Ser testigo de otra primavera significaba muchas cosas. Un respiro del aire congelante. Un día menos de quitarse la nieve de los hombros. Botones floreciendo temprano en los cerezos y una cálida luz del día. El inicio de otro año, y todos los recuerdos que venían del anterior. Un año entero. El pensamiento se proyectaba de la misma manera que la opaca silueta de su rostro reflejado en la ventana del asiento del pasajero. Era difícil pensar que se había ido y venido, y cuánto había cambiado a comparación del chico que estaba frente a cinco chicas, sosteniendo sus diplomas de preparatoria bajo los cerezos. En estos días de recuerdos, todo y todos habían divergido lentamente. Se habían trazado caminos y tomado sus primeros pasos. Igual que él, otros que también continuarían creciendo y cambiando, aunque los rastros que dejaban a su paso aquellos cercanos a su corazón nunca estaban demasiado lejos para seguirlos.

Un año, terminado y dejado atrás. Pronto tras este breve receso marcaría el inicio del segundo año de Fuutarou como estudiante universitario.

- Bien, aquí estamos. – dijo el conductor. – La Estación de Nagoya. ¿Necesitan que les ayude a sacar sus cosas del portaequipaje?

- Apreciaría si lo hicieras, Maeda-kun. – Un cabello limpiamente peinado se encontraba entre Fuutarou y Maeda, girando sus ojos deslumbrantes entre sus dos amigos. – ¡Tú también, Uesugi-kun! Traje muchas cosas conmigo, después de todo.

- Demasiadas si me lo preguntas, Takeda. – señaló Fuutarou mientras cogía el bolso que tenía entre los pies. – Las vacaciones ni siquiera fueron tan largas. Luces como si hubieras empacado suficiente para amueblar una casa nueva.

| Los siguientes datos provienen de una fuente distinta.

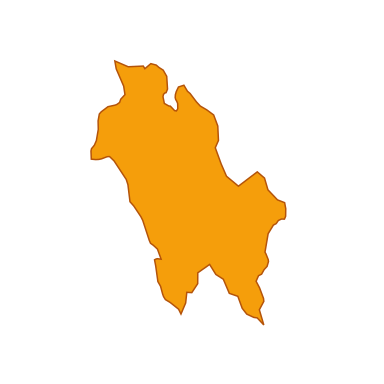 Kuldigas, Equal Earth projection, rotated 250°
{"feature_id": "LVA-5709", "entity_name": "Kuldigas", "entity_type": "Municipality", "adm_level": 1, "iso_a3": "LVA", "parent_name": "Latvia", "parent_adm1": "", "projection": "equal_earth", "projection_center": [22.002, 56.933], "detail": "fine", "context": "isolated", "style": "filled", "palette": "amber", "viewbox_px": 384, "rotation_deg": 250, "n_neighbors": 0, "source": "natural_earth", "source_scale": "10m", "svg_char_len": 1707}
<svg xmlns="http://www.w3.org/2000/svg" viewBox="0 0 384 384"><g transform="rotate(250 192 192)"><path d="M67.5,222.8L64.7,222.1L58.3,215.0L42.5,214.0L51.4,210.2L53.0,207.2L58.5,201.7L65.5,199.4L78.3,199.4L84.0,192.4L99.3,191.6L106.4,186.2L117.9,183.8L114.1,169.8L103.9,166.0L97.5,157.4L99.5,152.8L89.9,148.1L81.1,139.9L86.5,139.3L95.8,133.6L100.0,130.2L103.4,129.5L106.3,129.5L114.2,130.2L119.5,129.3L134.9,132.6L141.1,133.6L141.3,135.1L141.2,136.6L139.4,140.0L150.2,140.0L155.2,137.4L158.0,135.5L160.9,135.3L182.2,136.0L186.4,135.5L198.8,132.5L204.1,130.4L220.8,134.3L226.3,134.5L247.9,129.4L253.4,126.7L253.9,125.5L254.2,124.1L254.1,118.4L254.3,116.9L254.5,115.5L255.4,112.6L257.3,108.6L265.1,111.1L267.1,112.4L269.4,116.3L273.0,119.7L282.8,125.3L291.0,128.1L297.0,131.6L298.4,134.1L300.9,142.2L299.9,149.8L300.0,151.5L300.9,154.6L303.6,156.8L306.4,162.3L314.8,164.0L333.6,162.9L341.5,164.3L331.5,174.9L327.0,189.3L324.0,189.9L326.7,197.2L323.5,201.8L320.4,203.5L316.4,206.6L309.3,207.8L297.1,204.2L294.2,201.6L294.3,200.3L293.5,198.6L291.4,197.3L284.7,196.3L280.8,199.6L280.1,201.0L274.4,203.5L273.5,205.1L275.1,207.1L280.1,208.8L282.3,208.7L284.6,208.3L286.5,208.5L289.2,209.7L291.8,211.6L295.3,215.2L295.1,220.9L288.2,222.2L285.2,223.9L275.1,227.0L269.9,229.2L264.1,234.0L257.0,238.7L245.2,238.8L231.4,234.5L225.6,229.0L208.4,229.0L195.0,229.8L181.6,237.6L188.6,260.2L180.3,264.9L168.1,264.1L155.4,269.6L150.3,275.4L144.3,274.4L137.2,271.7L134.9,269.6L136.0,266.8L135.7,263.4L133.5,260.3L133.1,257.2L126.8,249.3L110.5,240.0L108.7,240.3L102.5,240.5L100.5,240.1L96.4,237.1L94.4,233.2L91.0,229.3L90.6,225.9L86.2,221.7L78.9,222.7L67.5,222.8Z" fill="#f59e0b" stroke="#b45309" stroke-width="1.5"/></g></svg>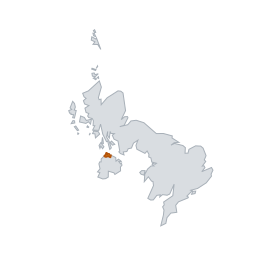 location of Moyle within United Kingdom, rotated 327°
{"feature_id": "GBR-2773", "entity_name": "Moyle", "entity_type": "District", "adm_level": 1, "iso_a3": "GBR", "parent_name": "United Kingdom", "parent_adm1": "", "projection": "mercator", "projection_center": [-6.248, 55.147], "detail": "fine", "context": "in_parent", "style": "filled", "palette": "amber", "viewbox_px": 256, "rotation_deg": 327, "n_neighbors": 0, "source": "natural_earth", "source_scale": "10m", "svg_char_len": 4419}
<svg xmlns="http://www.w3.org/2000/svg" viewBox="0 0 256 256"><g transform="rotate(327 128 128)"><path d="M136.1,200.2L127.0,206.1L124.2,205.7L120.7,202.7L117.1,203.1L118.6,201.6L115.5,200.2L110.1,202.1L107.8,200.8L106.3,197.8L118.0,190.2L119.8,186.5L118.8,185.3L118.5,180.0L112.4,181.9L116.8,176.0L122.1,173.1L126.7,172.4L129.1,173.9L128.4,171.6L129.4,171.0L131.0,173.2L132.7,173.1L129.4,169.5L130.9,165.6L129.6,163.6L131.2,161.5L131.5,157.7L128.4,158.5L123.9,150.7L125.2,146.9L129.7,143.6L124.3,143.7L120.0,146.7L116.9,145.5L114.2,147.1L111.0,145.5L110.0,148.4L107.7,145.3L107.3,143.0L108.5,142.9L112.5,133.5L110.2,129.8L110.9,125.5L113.5,125.3L110.7,123.2L111.2,121.2L106.8,126.3L106.7,122.9L109.1,119.8L105.1,123.8L105.0,128.5L103.2,135.6L101.0,136.1L103.8,127.9L102.5,127.7L103.5,119.4L107.1,109.8L102.2,114.1L97.2,110.5L101.4,108.0L100.0,107.0L102.9,103.1L103.2,100.6L100.7,97.8L100.7,96.0L103.0,94.5L101.3,92.1L102.7,87.9L107.4,87.9L104.7,84.2L105.5,80.8L109.0,80.3L108.1,77.9L108.9,74.2L115.0,75.3L129.6,72.9L127.9,79.2L119.7,86.4L119.2,88.5L121.1,89.1L118.2,93.9L127.0,91.3L139.8,91.4L142.0,93.2L142.9,95.9L135.4,112.1L126.9,117.3L131.3,116.7L133.8,118.2L133.5,119.4L126.3,123.6L121.8,122.4L129.6,125.1L134.3,123.7L139.1,126.0L144.2,132.2L148.7,148.1L154.6,151.8L160.8,158.7L159.5,160.4L162.9,167.8L158.8,165.5L154.7,165.8L158.6,166.3L164.5,172.6L165.4,175.7L162.1,180.2L164.6,181.8L167.5,179.1L175.0,179.8L179.1,182.8L180.0,185.8L178.4,193.7L174.6,196.3L175.0,198.4L169.6,200.4L171.1,201.1L171.0,203.1L166.1,204.8L176.5,206.6L176.3,209.6L172.6,211.9L171.7,213.9L163.8,216.6L153.4,216.6L146.8,214.4L147.6,215.6L140.3,217.2L141.0,218.9L140.2,219.3L130.1,217.4L125.9,218.8L123.0,225.3L117.6,222.7L111.9,224.4L107.8,228.6L102.2,227.9L110.2,220.4L113.5,216.4L114.1,213.0L116.5,212.2L117.6,209.5L128.7,209.2L136.1,200.2ZM98.4,159.9L91.7,159.8L91.8,157.9L88.0,153.5L84.7,158.4L81.7,158.3L79.1,157.0L76.0,152.7L80.1,150.1L78.5,148.2L82.3,147.0L84.1,142.2L85.8,141.0L87.0,141.8L88.6,139.4L93.6,138.3L97.2,138.7L101.6,146.1L99.9,149.3L103.0,148.9L104.1,151.8L104.0,152.9L102.0,150.9L102.2,154.0L103.2,154.2L102.7,155.9L100.4,156.6L98.4,159.9ZM96.5,78.3L95.2,81.8L92.7,83.7L94.1,85.1L88.5,90.5L87.2,89.2L89.6,87.1L87.5,85.5L88.2,84.6L87.1,83.7L87.8,81.1L90.9,81.8L90.4,79.6L96.1,75.5L96.5,78.3ZM97.1,95.3L97.2,99.0L102.1,100.7L98.7,104.3L98.2,101.2L95.2,101.2L90.6,96.5L94.8,92.1L97.1,95.3ZM147.3,31.8L149.5,35.9L150.6,35.3L148.0,47.3L148.1,41.5L144.2,38.8L147.2,37.7L145.1,34.3L147.3,31.8ZM100.9,117.7L95.3,118.6L97.1,114.9L95.2,113.4L97.5,111.9L101.1,114.9L100.9,117.7ZM116.3,171.2L119.1,173.1L115.7,176.2L113.8,173.9L113.6,171.7L116.3,171.2ZM97.2,125.5L97.6,130.6L95.4,131.5L95.4,128.3L93.4,129.8L94.2,126.9L97.2,125.5ZM129.6,63.4L129.4,65.3L132.6,66.3L128.4,67.1L126.4,65.1L127.5,62.5L129.6,63.4ZM108.0,134.5L105.6,133.9L105.2,130.4L107.1,130.0L108.0,134.5ZM150.4,217.8L148.5,219.5L145.2,218.2L147.8,216.4L150.4,217.8ZM98.9,127.6L97.8,126.2L101.5,121.9L100.7,124.1L98.9,127.6ZM85.9,91.8L87.1,92.9L86.1,94.8L82.7,93.4L85.9,91.8ZM85.4,102.9L84.1,102.6L83.7,97.7L85.3,97.9L85.4,102.9ZM150.7,33.8L149.4,31.9L150.2,29.4L151.2,30.2L150.7,33.8ZM133.0,61.6L132.1,62.1L129.6,58.8L130.4,58.3L133.0,61.6ZM128.4,69.6L127.2,69.9L126.0,67.3L127.3,67.4L128.4,69.6ZM153.5,27.4L153.0,30.2L152.0,29.9L152.0,27.5L153.5,27.4ZM136.1,59.9L133.7,60.7L136.3,59.3L136.1,59.9ZM95.6,105.8L94.9,106.0L94.0,104.8L95.2,104.1L95.6,105.8ZM131.2,68.9L130.4,70.4L129.7,69.0L131.2,68.9ZM93.0,112.3L91.5,112.9L93.5,111.5L93.0,112.3ZM83.7,105.8L82.8,106.1L82.4,105.7L83.3,104.8L83.7,105.8Z" fill="#d9dde1" stroke="#a8b0b8" stroke-width="1"/><path d="M92.8,138.6L93.1,138.3L93.3,138.2L93.6,138.2L94.0,138.4L94.2,138.5L94.6,138.2L94.9,138.3L95.9,138.9L96.1,138.9L96.3,138.9L96.7,138.7L96.9,138.7L97.3,138.7L97.5,138.8L97.6,139.0L98.1,139.4L98.2,139.6L98.1,140.7L98.1,141.0L97.9,141.4L98.0,141.5L98.4,141.5L98.5,141.6L98.8,141.7L98.5,142.1L98.3,142.1L98.2,142.3L97.5,143.0L97.3,143.0L97.1,143.0L96.9,142.7L96.8,142.3L96.6,142.2L96.2,141.5L96.2,141.2L96.2,140.9L96.2,140.5L95.2,140.8L94.9,140.7L94.7,140.4L94.6,140.2L94.4,140.2L94.1,140.4L94.0,140.2L93.7,140.2L93.2,140.0L93.0,139.7L93.1,139.3L93.0,139.1L93.0,138.8L92.9,138.7L92.8,138.6ZM96.1,137.0L96.6,137.1L96.8,137.3L96.7,137.6L96.6,137.8L96.5,137.7L96.4,137.3L96.1,137.3L95.8,137.3L95.6,137.3L95.7,137.2L95.8,137.1L96.0,137.0L96.1,137.0Z" fill="#f59e0b" stroke="#b45309" stroke-width="1.5"/></g></svg>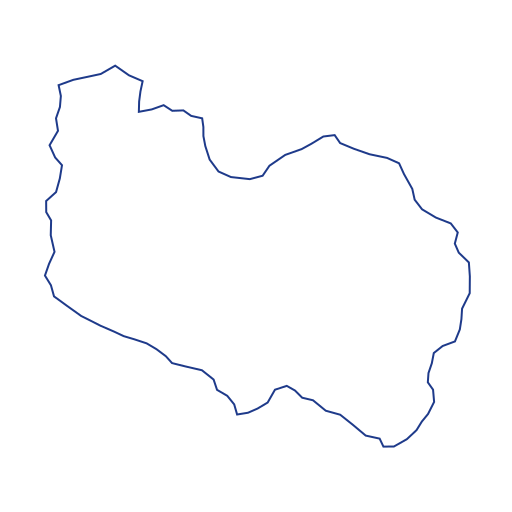 outline of Bom Jesus dos Perdões, São Paulo, Brazil, rotated 266°
{"feature_id": "56859067B70842642043037", "entity_name": "Bom Jesus dos Perdões", "entity_type": "district", "adm_level": 2, "iso_a3": "BRA", "parent_name": "Brazil", "parent_adm1": "São Paulo", "projection": "albers", "projection_center": [-46.478, -23.173], "detail": "fine", "context": "isolated", "style": "outline", "palette": "blue", "viewbox_px": 512, "rotation_deg": 266, "n_neighbors": 0, "source": "geoboundaries", "source_scale": "gbopen_adm2", "svg_char_len": 1497}
<svg xmlns="http://www.w3.org/2000/svg" viewBox="0 0 512 512"><g transform="rotate(266 256 256)"><path d="M156.9,448.5L168.5,454.2L178.6,456.5L189.1,457.9L204.0,466.6L220.7,467.9L234.7,467.9L245.2,458.5L254.5,455.2L265.4,458.9L274.9,452.6L281.8,438.1L291.0,424.9L301.1,418.2L312.0,416.6L327.5,409.3L338.5,405.2L344.7,393.6L349.6,376.3L356.1,361.2L362.8,347.8L371.1,342.9L370.5,331.5L364.0,318.9L359.5,309.1L354.8,292.2L345.1,275.7L335.6,268.2L333.1,255.2L336.5,236.5L342.9,224.5L355.4,216.5L369.2,213.1L379.3,211.9L388.3,212.5L397.1,211.9L400.3,201.1L406.3,193.7L406.7,182.6L412.9,174.4L409.5,162.2L408.0,149.2L418.3,150.2L428.2,152.2L438.3,155.1L445.1,141.9L455.7,128.8L448.4,113.8L446.6,101.2L444.5,86.1L440.2,71.0L429.2,72.5L418.3,70.8L407.3,66.1L394.7,67.2L380.9,57.8L368.3,62.5L360.1,68.8L347.0,65.7L333.7,61.0L325.5,50.5L314.4,49.8L305.8,54.1L291.0,52.7L274.2,55.3L262.6,49.0L251.2,44.1L241.1,49.4L229.8,51.7L219.7,63.7L208.3,77.5L203.6,85.5L197.3,96.0L190.5,109.1L185.3,118.4L181.4,128.8L176.5,140.8L170.0,150.2L162.3,159.1L155.0,164.8L150.7,178.1L145.8,194.1L135.7,205.1L125.2,207.8L118.5,217.6L109.5,223.9L99.2,226.1L100.2,237.1L103.7,246.9L109.0,257.4L121.3,265.6L124.3,277.6L119.1,285.5L111.4,292.2L108.1,302.8L96.8,314.8L91.8,328.9L80.8,340.9L69.2,352.9L65.2,366.6L57.0,369.8L56.3,380.2L62.8,393.8L71.1,404.0L79.3,409.9L86.4,416.6L98.0,423.5L110.3,423.3L118.0,418.6L127.2,419.9L136.7,423.9L146.8,426.6L153.2,435.9L156.9,448.5Z" fill="none" stroke="#1e3a8a" stroke-width="2"/></g></svg>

Al cerrar las puertas del auto, los tres chicos estaban sobre la acera de la estación. Tuvo que ponerse la mano sobre la frente, protegiéndose de los rayos del sol que separaban las nubes. Estación de Nagoya, un viaje muy corto en auto. Después de eso, sería solo un paseo rápido en el tren bala y luego algunas paradas menores en el transporte local antes de regresar a Tokio. El semestre de primavera de su segundo año empezaría apenas en unos días.

Un salpicón de la lluvia le rozó la mejilla. Anoche había llovido bastante, y las últimas gotas todavía se aferraban como podían a la marquesina de metal.

- Mejor que sobre y no que falte. – declaró Takeda orgullosamente mientras levantaba su segundo bolso de equipaje. – Tú vives un poco más allá de la estación, ¿no es así, Uesugi-kun? Lo menos que podrías hacer sería llevarte un paraguas o algo. ¿Qué harás si pescas un resfriado mientras andas por tu cuenta?

Fuutarou y Maeda apilaron más equipaje sobre los bolsos del niño rico. – Estaré bien. – dijo Fuutarou. – Ya dejó de llover, y de todos modos voy a ir directo a mi apartamento cuando nos bajemos. – Se volvió hacia Maeda. – Gracias de nuevo por el aventón, Maeda.